Federal Reserve Governor Philip Jefferson will succeed Lael Brainard as Fed vice chair, according to CNBC.

When I interviewed Jefferson 19 years ago for the Swarthmore College Bulletin, I did not anticipate he would rise from Associate Professor of Economics to Fed Vice Chair.

In rereading his 2004 remarks, he stood out among the Swarthmore faculty as being open to the idea of alumni pursuing careers in business — particularly entrepreneurship.

If he still believes what he said then, it could bode well for his policies as Fed Vice Chair.

Biden Nominates Jefferson For Vice Chair of the Federal Reserve Board Of Governors

President Joe Biden nominated Jefferson for the Vice Chair position — which must be confirmed by the Senate.

He was a professor and a dean before becoming a Fed Governor three years ago. According to CNBC, he was a professor of economics at Columbia University and Swarthmore as well as vice president for academic affairs and dean of faculty at Davidson College.”

Since the Senate confirmed him to the board in May 2022, he has been “relatively quiet on the policy front.” He recently remarked the Fed should not increase its 2% inflation target and was not “especially worried about the pace at which the economy is slowing,” CNBC noted.

In a statement, Biden — who also nominated Adriana Kugler for a vacant governor’s seat and Lisa Cook for another term as governor — said, “These nominees understand that this job is not a partisan one, but one that plays a critical role in pursuing maximum employment, maintaining price stability, and supervising many of our nation’s financial institutions.”

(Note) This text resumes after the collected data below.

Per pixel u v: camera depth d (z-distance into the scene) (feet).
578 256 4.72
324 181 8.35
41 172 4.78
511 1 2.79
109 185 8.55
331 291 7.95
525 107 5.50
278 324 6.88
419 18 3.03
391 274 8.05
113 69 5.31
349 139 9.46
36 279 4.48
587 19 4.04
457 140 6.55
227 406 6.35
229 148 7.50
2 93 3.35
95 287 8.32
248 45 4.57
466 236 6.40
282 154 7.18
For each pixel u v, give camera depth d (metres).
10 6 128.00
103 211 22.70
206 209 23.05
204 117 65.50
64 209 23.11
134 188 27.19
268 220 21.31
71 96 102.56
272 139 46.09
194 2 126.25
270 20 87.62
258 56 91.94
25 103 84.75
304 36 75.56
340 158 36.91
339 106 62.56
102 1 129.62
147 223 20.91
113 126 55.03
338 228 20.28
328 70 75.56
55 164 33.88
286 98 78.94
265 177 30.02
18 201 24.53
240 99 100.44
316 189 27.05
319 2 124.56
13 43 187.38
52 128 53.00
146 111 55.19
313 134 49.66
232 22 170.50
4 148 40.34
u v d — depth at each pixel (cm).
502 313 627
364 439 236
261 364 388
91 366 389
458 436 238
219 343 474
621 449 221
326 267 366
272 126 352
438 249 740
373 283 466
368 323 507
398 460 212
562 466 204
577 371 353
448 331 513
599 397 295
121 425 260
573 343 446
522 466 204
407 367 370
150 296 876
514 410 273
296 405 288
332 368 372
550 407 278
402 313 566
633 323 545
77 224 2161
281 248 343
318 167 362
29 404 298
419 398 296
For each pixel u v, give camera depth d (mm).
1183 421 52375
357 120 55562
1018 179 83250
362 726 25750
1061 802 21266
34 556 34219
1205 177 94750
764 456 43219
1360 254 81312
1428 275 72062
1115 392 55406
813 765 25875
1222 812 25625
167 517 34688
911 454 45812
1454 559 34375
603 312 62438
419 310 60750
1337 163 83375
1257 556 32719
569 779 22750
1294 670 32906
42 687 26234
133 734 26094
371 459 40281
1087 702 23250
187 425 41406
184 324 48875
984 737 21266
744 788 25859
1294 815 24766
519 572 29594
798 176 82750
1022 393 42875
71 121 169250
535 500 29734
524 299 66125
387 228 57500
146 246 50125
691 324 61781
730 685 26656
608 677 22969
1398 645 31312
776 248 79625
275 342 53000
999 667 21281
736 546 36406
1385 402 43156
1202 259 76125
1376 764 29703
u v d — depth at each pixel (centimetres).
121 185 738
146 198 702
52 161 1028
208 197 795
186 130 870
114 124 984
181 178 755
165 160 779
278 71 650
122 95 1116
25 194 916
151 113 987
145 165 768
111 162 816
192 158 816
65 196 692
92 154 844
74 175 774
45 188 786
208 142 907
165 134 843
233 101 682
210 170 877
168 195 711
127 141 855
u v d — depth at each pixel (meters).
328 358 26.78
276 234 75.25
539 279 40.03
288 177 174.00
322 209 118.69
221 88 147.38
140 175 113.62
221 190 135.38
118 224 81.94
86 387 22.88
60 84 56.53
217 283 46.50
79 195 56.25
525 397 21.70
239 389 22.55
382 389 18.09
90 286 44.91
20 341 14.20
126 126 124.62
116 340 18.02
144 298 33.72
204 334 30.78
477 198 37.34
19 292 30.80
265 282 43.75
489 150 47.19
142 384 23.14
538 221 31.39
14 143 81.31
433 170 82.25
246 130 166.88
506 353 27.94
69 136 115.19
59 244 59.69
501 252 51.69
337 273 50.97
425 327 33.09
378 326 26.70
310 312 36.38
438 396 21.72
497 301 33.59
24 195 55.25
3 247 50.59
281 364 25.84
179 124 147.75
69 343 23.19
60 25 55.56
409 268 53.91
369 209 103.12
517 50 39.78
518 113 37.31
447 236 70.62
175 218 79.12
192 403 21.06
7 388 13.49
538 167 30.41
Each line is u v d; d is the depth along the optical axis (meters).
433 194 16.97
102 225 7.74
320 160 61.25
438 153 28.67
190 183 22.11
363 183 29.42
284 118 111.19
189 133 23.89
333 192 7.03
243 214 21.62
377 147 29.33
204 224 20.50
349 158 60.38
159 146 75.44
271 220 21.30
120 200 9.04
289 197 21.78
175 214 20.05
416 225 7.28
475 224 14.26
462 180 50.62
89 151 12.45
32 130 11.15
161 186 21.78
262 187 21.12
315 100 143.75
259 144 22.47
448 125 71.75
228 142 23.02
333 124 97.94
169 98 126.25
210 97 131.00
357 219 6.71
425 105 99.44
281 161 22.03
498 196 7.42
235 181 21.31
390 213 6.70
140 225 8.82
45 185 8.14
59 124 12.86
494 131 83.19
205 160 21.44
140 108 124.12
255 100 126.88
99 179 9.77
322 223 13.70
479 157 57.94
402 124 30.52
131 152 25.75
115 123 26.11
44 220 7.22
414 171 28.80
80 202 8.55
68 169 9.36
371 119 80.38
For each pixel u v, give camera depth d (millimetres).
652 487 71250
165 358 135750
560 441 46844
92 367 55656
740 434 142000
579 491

Why Jefferson Was Pro-Entrepreneurship In 2004

In 2004, Jefferson struck me as someone who felt that profit is not immoral if it is generated from solving a business problem.

As he told me, “Swarthmore’s purpose is to help students process new ideas. There is a natural realization that ideas are useful in a variety of situations, and there’s no reason to exclude business.”

Jefferson saw profit as the reward for students using the tools of economics to identify and solve business problems. “If a student says, ‘I’m interested in business,’ I don’t try to dissuade him or her. What are the problems in business? How will they solve them? If they develop solutions to these problems, there is no moral issue in making money,” he said.

He also viewed a Swarthmore education as a potential foundation for an entrepreneurial career. Jefferson explained that the college’s emphasis on independent thinking and risk taking was likely to be better preparation “for an entrepreneurial career than for a position in a Fortune 100 firm.”

Ultimately, he described entrepreneurship as seeing and filling a void — something that Swarthmore students were doing. “Students at Swarthmore are entrepreneurs without knowing it. They start a club; they protest a policy; they ask the faculty to make a change in the curriculum. These are all are seeing a need and filling a void,” Jefferson concluded.

Some day, perhaps Jefferson could succeed Jerome Powell as Fed Chair. If he does, entrepreneurs should celebrate.